FWIW, to fund a PhD student who is already subsidized by the govt. you'd need nearly 40k. That is the cheapest cost you'd have to pay. Then you'd need to pay for lab time, and the academic's time, and all sorts of other things.

Bonsoir · 23/08/2011 11:24

"And you can guess where they tended to come from, and how crap many of them were to teach after a while."

Academics may dislike teaching certain sorts, but IMVHO, those sorts tend to be more successful in the real world than the the sorts who are the apples of their tutors' eye...

Bonsoir · 23/08/2011 11:25

Nothing like that, LRD.

And when I contacted the academic in question's HOD, I got an entirely different, and sensible, response!

adelaofblois · 23/08/2011 11:28

Seriously, bonsoir, if you offered an academic a viable PhD proposal which was fully funded every single one of them would bite your arm off-we have lists of bright unfunded students who would add to the field immensely if only we could get them cash.

Is it possible, perhaps, that this project was not therefore a fully sustainable PhD project, or fully funded. And if it wasn't, and you were offering 'work' to an existing funded student, why on earth would it be in their interest to branch off into something else?

LRDTheFeministDragon · 23/08/2011 11:28

So why on earth did you not contact the HOD first?!

You're basically saying you emailed someone who, if they're not the HOD, has probably no power or interest whatsoever in what you were saying, and expected them to drop everything and take on your idea?

Do you not realize people have jobs to do? If this person were in the market for new PhD students, maybe you could have applied to her ... otherwise, isn't it just a bit rude not to bother finding out whose job it was?

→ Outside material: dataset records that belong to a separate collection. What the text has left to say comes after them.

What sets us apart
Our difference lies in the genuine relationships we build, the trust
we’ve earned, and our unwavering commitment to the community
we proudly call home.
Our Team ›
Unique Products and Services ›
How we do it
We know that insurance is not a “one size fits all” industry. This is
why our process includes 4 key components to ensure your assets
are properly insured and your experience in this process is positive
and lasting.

Again ... if were me, I'd probably just pass you on and ignore the fact you're miscommunicating because I do see you don't mean to be rude. But there's a point when you probably feel you don't have the time for that and you need to do the job you're paid for.

adelaofblois · 23/08/2011 11:32

Academics may dislike teaching certain sorts, but IMVHO, those sorts tend to be more successful in the real world than the the sorts who are the apples of their tutors' eye...

(a) academics live in the real world. We have kids, partners, mortgages, illnesses, all of it rather real. And we spend a great deal of our time thinking about the costs of what we do and how to fund it, we don't think money grows on trees.

(b) I don't care professionally if they are more successful, except that it is nice for them, because it isn't my job to produce the maximal number of successful people. It's my job to produce people with as good a grasp of how the subject stands and how to develop it as possible.

Xenia · 23/08/2011 11:32

I've never contacted a univesrity about my children. They are adults. I don't do interference. In fact I have hardly ever even contacted a school they were at as younger children.

The academic concerned is paid by me so presumably you would think he might be a bit more responsive. He normally does reply in due course but it s a very different experience from emailing a business contact who responds much quicker. My post started by saying they are dreadful and of course I don't mean in general that they are dreadful. I just meant in terms of some of them thinking they are greater than they are.

I can also appreciate that some business models require no response. We all use websites where the business model is to ensure contact with the provider is virtually impossible. For commercial reasons that often works. However for paying students I think it's good if there is communication.

LRDTheFeministDragon · 23/08/2011 11:36

Thinking about this ... to be honest, bonsoir, your complain sounds a bit as if you'd said 'But I emailed someone saying I had half a million in a Nubian bank and do you know, he didn't reply?! And I'm genuine'. I mean: maybe your proposal was good, but you need (we're back to communication again) to be realistic about who wants to hear your ideas and who is in a position to respond to them.

xenia - that is a bit annoying then, yes. But maybe your academic is like my supervisors, and often not able to access email for days at a time? Or maybe since I expect most of his/her money comes from somewhere else, s/he has the university complaining the rest of the job has to be done first?